Is this your homework?
The simplest solution is to do a DFS (http://en.wikipedia.org/wiki/Depth-first_search) or a BFS (http://en.wikipedia.org/wiki/Breadth-first_search) on the original graph starting from the source nodes. This will get you all the original lit nodes.
Now remove the edge in question. Do again the DFS. You can the nodes which still remain lit.
Output the nodes that appear in the first set but not the second.
This is an asymptotically optimal algorithm, since you do two DFSs (or BFSs) which take O(n + m) times and space (where n = number of nodes, m = number of edges), which dominate the complexity. You need at least o(n + m) time and space to read the input, therefore the algorithm is optimal.
Now if you want to remove several edges, that would be interesting. In this case, we would be talking about dynamic data structures. Is this what you intended?
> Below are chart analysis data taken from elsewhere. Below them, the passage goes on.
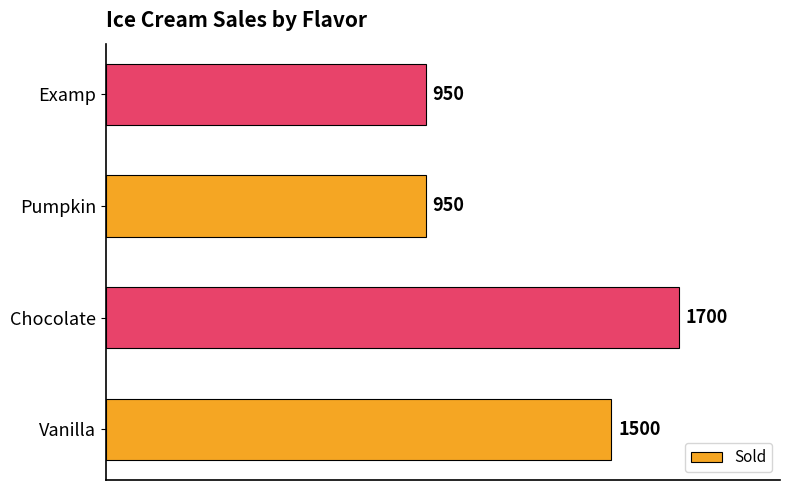

Does the chart contain stacked bars?

No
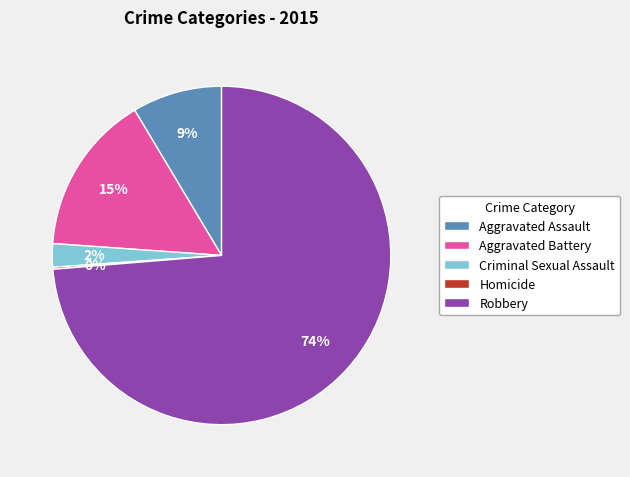

What percentage is the Criminal Sexual Assault slice, to the nearest percent?

2%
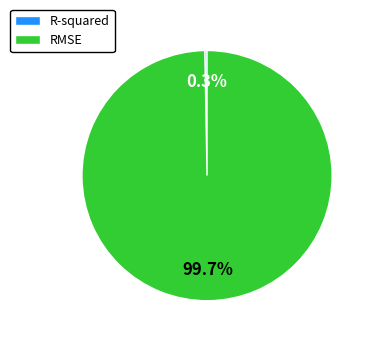

True or false: RMSE accounts for 100% of the total.

True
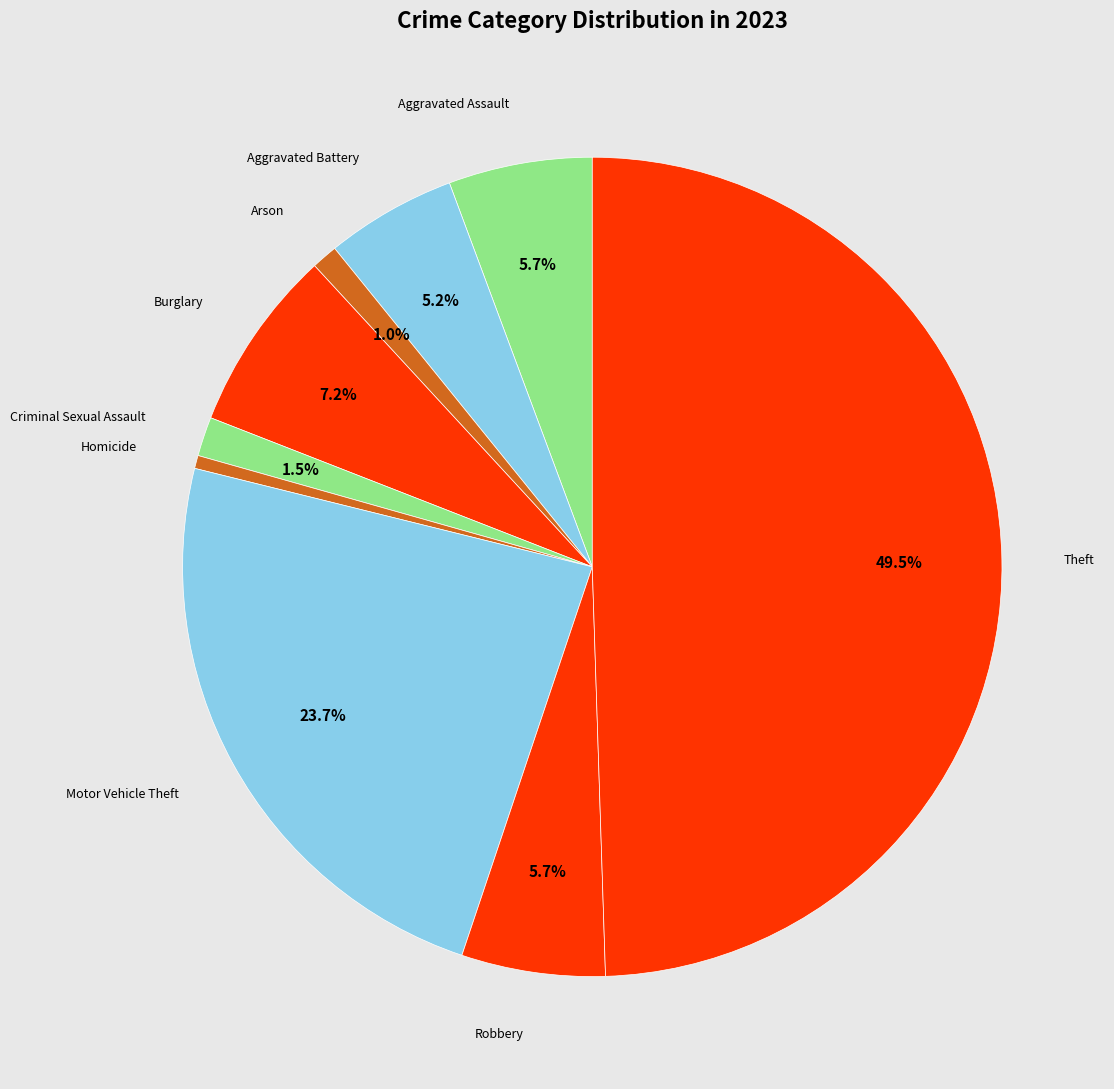

How many slices are in this pie chart?

9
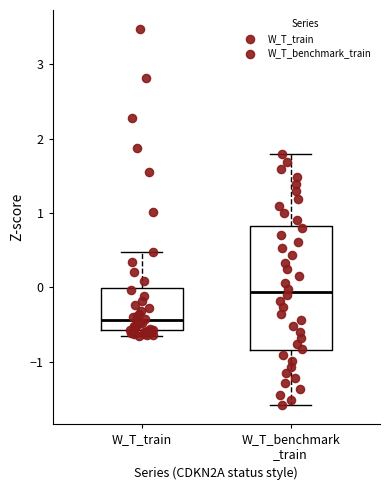

Which box has the highest median line?

W_T_benchmark _train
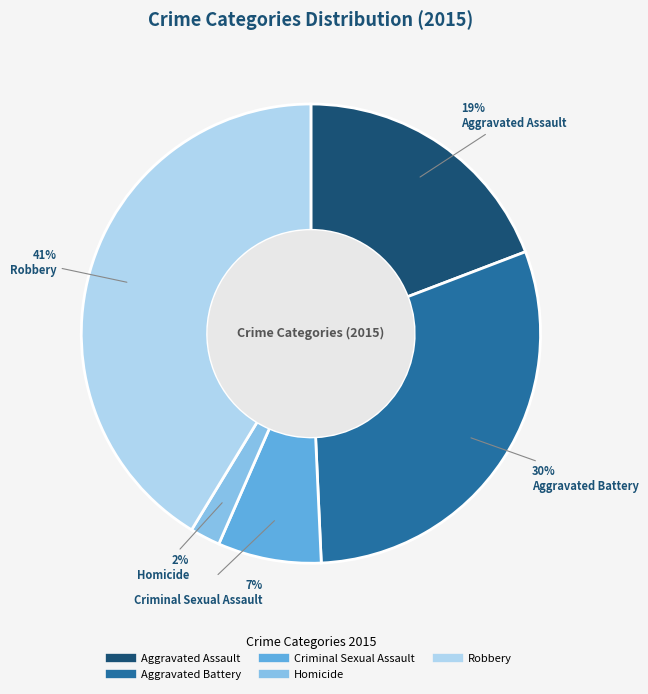

Approximately how many times larger is the value at Robbery compared to Aggravated Battery?

1.4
EDIT: Taking into account the comments:
not connected is not a problem, since nodes in unreachable connected components will not be reached during the search
there is a smart way to do the DFS or BFS from all nodes at once (I will describe BFS). You just have to put them all at the beginning on the stack/queue.
Pseudo code for a BFS which searches for all nodes reachable from any of the starting nodes:
Queue q = [all starting nodes]
while (q not empty)
{
x = q.pop()
forall (y neighbour of x) {
if (y was not visited) {
visited[y] = true
q.push(y)
}
}
}
Replace Queue with a Stack and you get a sort of DFS.
How big and how connected are the graphs? You could store all paths from the source nodes to all other nodes and look for nodes where all paths to that node contain one of the remove edges.
EDIT: Extend this description a bit
Do a DFS from each source node. Keep track of all paths generated to each node (as edges, not vertices, so then we only need to know the edges involved, not their order, and so we can use a bitmap). Keep a count for each node of the number of paths from source to node.
Now iterate over the paths. Remove any path that contains the removed edge(s) and decrement the counter for that node. If a node counter is decremented to zero, it was lit and now isn't.
I would keep the information of connected source nodes on the edges while building the graph.(such as if edge has connectivity to the sources S1 and S2, its source list contains S1 and S2 ) And create the Nodes with the information of input edges and output edges. When an edge is removed, update the output edges of the target node of that edge by considering the input edges of the node. And traverse thru all the target nodes of the updated edges by using DFS or BFS. (In case of a cycle graph, consider marking). While updating the graph, it is also possible to find nodes without any edge that has source connection (lit->unlit nodes). However, it might not be a good solution, if you'd like to remove multiple edges at the same time since that may cause to traverse over same edges again and again.